TO DO: Exact copies of all the lines below are wanted, without a single picture.

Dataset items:
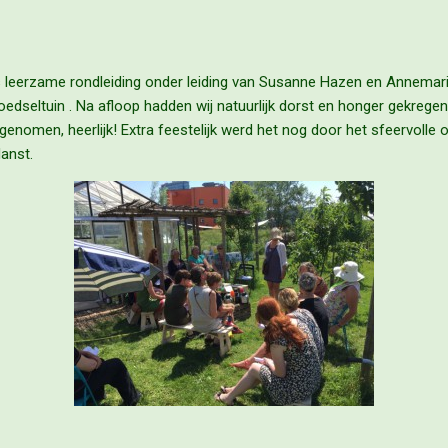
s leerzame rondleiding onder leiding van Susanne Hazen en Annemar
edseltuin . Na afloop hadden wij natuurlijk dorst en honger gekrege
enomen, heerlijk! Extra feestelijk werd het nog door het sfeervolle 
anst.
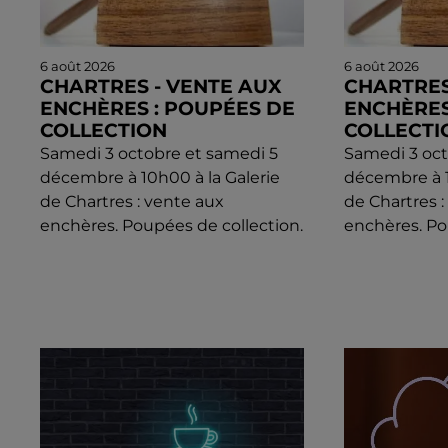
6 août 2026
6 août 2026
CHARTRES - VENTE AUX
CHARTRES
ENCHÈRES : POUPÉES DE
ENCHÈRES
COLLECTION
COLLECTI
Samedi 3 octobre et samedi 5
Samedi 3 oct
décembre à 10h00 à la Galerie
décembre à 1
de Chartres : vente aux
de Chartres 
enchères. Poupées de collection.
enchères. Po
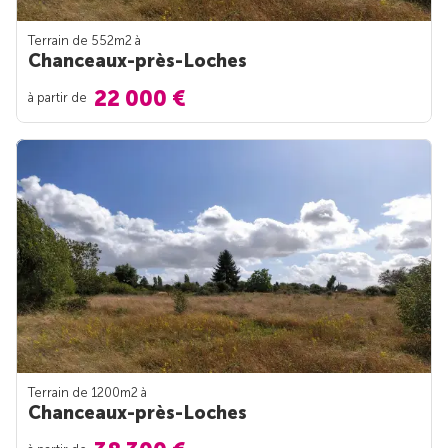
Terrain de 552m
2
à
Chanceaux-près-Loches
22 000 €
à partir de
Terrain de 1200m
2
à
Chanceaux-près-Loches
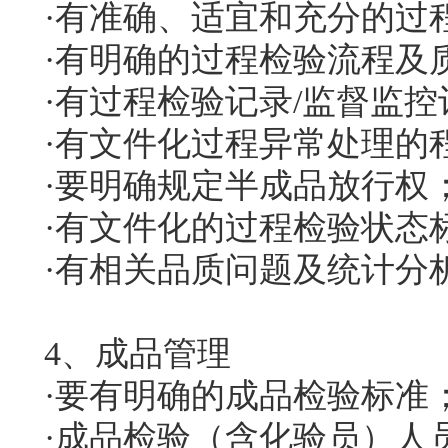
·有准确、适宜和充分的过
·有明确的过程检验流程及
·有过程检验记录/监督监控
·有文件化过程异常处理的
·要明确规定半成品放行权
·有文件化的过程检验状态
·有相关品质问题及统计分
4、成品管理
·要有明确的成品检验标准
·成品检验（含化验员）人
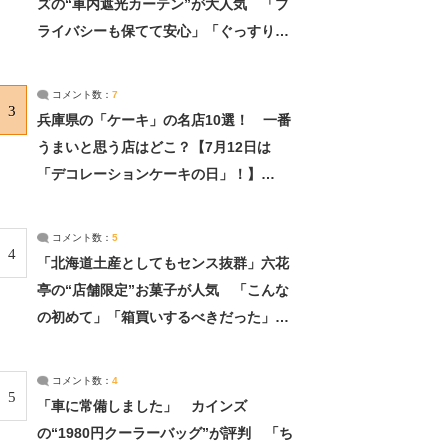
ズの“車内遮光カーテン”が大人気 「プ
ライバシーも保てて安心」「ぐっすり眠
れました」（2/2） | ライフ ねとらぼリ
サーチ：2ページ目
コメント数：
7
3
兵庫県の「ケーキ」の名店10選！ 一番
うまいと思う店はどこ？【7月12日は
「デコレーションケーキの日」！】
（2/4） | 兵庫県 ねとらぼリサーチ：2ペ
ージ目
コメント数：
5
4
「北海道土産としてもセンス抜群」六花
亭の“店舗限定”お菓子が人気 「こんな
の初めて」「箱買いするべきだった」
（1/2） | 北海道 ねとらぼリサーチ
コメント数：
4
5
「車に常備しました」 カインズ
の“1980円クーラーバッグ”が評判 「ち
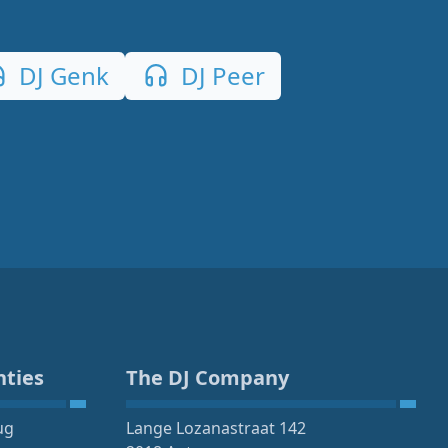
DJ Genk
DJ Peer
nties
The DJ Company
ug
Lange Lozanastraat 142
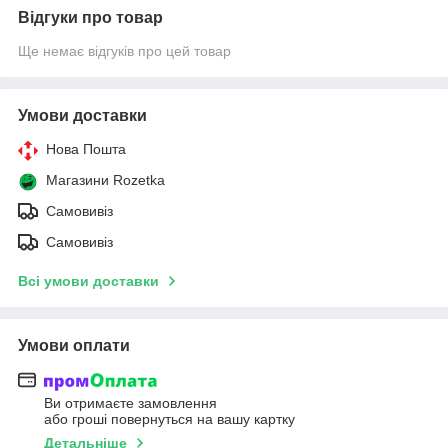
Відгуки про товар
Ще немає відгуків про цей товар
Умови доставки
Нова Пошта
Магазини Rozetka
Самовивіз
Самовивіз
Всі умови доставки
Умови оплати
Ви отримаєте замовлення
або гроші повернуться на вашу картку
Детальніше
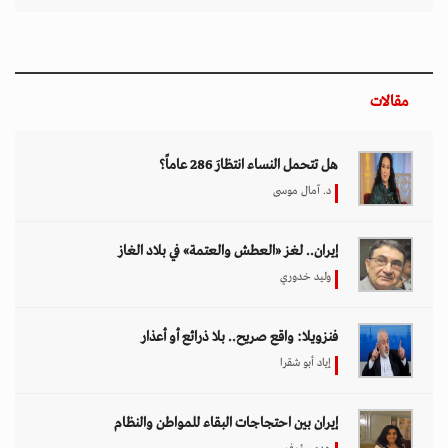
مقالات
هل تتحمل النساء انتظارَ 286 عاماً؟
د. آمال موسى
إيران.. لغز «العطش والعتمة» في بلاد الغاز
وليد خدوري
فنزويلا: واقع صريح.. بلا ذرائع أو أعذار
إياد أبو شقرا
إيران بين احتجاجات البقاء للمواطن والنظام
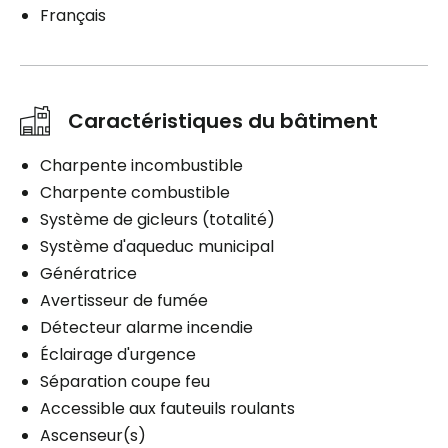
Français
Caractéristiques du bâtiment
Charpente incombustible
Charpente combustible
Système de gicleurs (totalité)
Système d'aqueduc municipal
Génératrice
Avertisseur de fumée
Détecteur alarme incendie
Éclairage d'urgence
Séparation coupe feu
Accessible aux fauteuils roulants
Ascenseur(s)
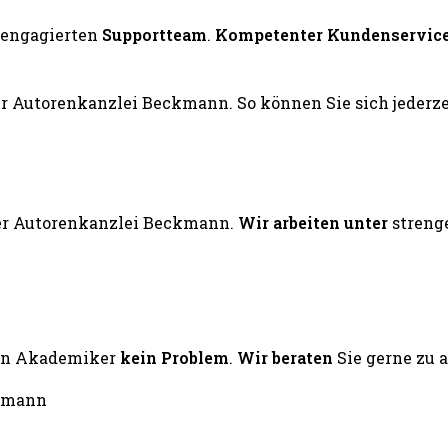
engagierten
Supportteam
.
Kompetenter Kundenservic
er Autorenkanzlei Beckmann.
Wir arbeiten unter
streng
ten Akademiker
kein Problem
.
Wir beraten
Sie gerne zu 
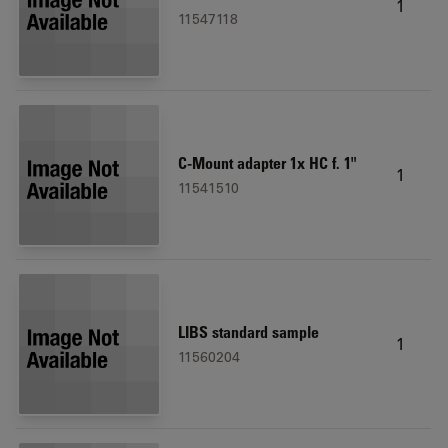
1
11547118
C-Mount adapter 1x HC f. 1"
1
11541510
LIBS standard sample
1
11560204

RESPONSE TO THE TASK:
s leerzame rondleiding onder leiding van Susanne Hazen en Annemar
edseltuin . Na afloop hadden wij natuurlijk dorst en honger gekrege
enomen, heerlijk! Extra feestelijk werd het nog door het sfeervolle 
anst.
6 août 2026
6 août 2026
CHARTRES - VENTE AUX
CHARTRES
ENCHÈRES : POUPÉES DE
ENCHÈRES
COLLECTION
COLLECTI
Samedi 3 octobre et samedi 5
Samedi 3 oct
décembre à 10h00 à la Galerie
décembre à 1
de Chartres : vente aux
de Chartres 
enchères. Poupées de collection.
enchères. Po
Terrain de 552m
2
à
Chanceaux-près-Loches
22 000 €
à partir de
Terrain de 1200m
2
à
Chanceaux-près-Loches
·有准确、适宜和充分的过
·有明确的过程检验流程及
·有过程检验记录/监督监控
·有文件化过程异常处理的
·要明确规定半成品放行权
·有文件化的过程检验状态
·有相关品质问题及统计分
4、成品管理
·要有明确的成品检验标准
·成品检验（含化验员）人
ズの“車内遮光カーテン”が大人気 「プ
ライバシーも保てて安心」「ぐっすり眠
れました」（2/2） | ライフ ねとらぼリ
サーチ：2ページ目
コメント数：
7
3
兵庫県の「ケーキ」の名店10選！ 一番
うまいと思う店はどこ？【7月12日は
「デコレーションケーキの日」！】
（2/4） | 兵庫県 ねとらぼリサーチ：2ペ
ージ目
コメント数：
5
4
「北海道土産としてもセンス抜群」六花
亭の“店舗限定”お菓子が人気 「こんな
の初めて」「箱買いするべきだった」
（1/2） | 北海道 ねとらぼリサーチ
コメント数：
4
5
「車に常備しました」 カインズ
の“1980円クーラーバッグ”が評判 「ち
DJ Genk
DJ Peer
nties
The DJ Company
ug
Lange Lozanastraat 142
Відгуки про товар
Ще немає відгуків про цей товар
Умови доставки
Нова Пошта
Магазини Rozetka
Самовивіз
Самовивіз
Всі умови доставки
Умови оплати
Ви отримаєте замовлення
або гроші повернуться на вашу картку
Детальніше
مقالات
هل تتحمل النساء انتظارَ 286 عاماً؟
د. آمال موسى
إيران.. لغز «العطش والعتمة» في بلاد الغاز
وليد خدوري
فنزويلا: واقع صريح.. بلا ذرائع أو أعذار
إياد أبو شقرا
إيران بين احتجاجات البقاء للمواطن والنظام
Français
Caractéristiques du bâtiment
Charpente incombustible
Charpente combustible
Système de gicleurs (totalité)
Système d'aqueduc municipal
Génératrice
Avertisseur de fumée
Détecteur alarme incendie
Éclairage d'urgence
Séparation coupe feu
Accessible aux fauteuils roulants
Ascenseur(s)
engagierten
Supportteam
.
Kompetenter Kundenservic
er Autorenkanzlei Beckmann.
Wir arbeiten unter
streng
ten Akademiker
kein Problem
.
Wir beraten
Sie gerne zu 
1
11547118
C-Mount adapter 1x HC f. 1"
1
11541510
LIBS standard sample
1
11560204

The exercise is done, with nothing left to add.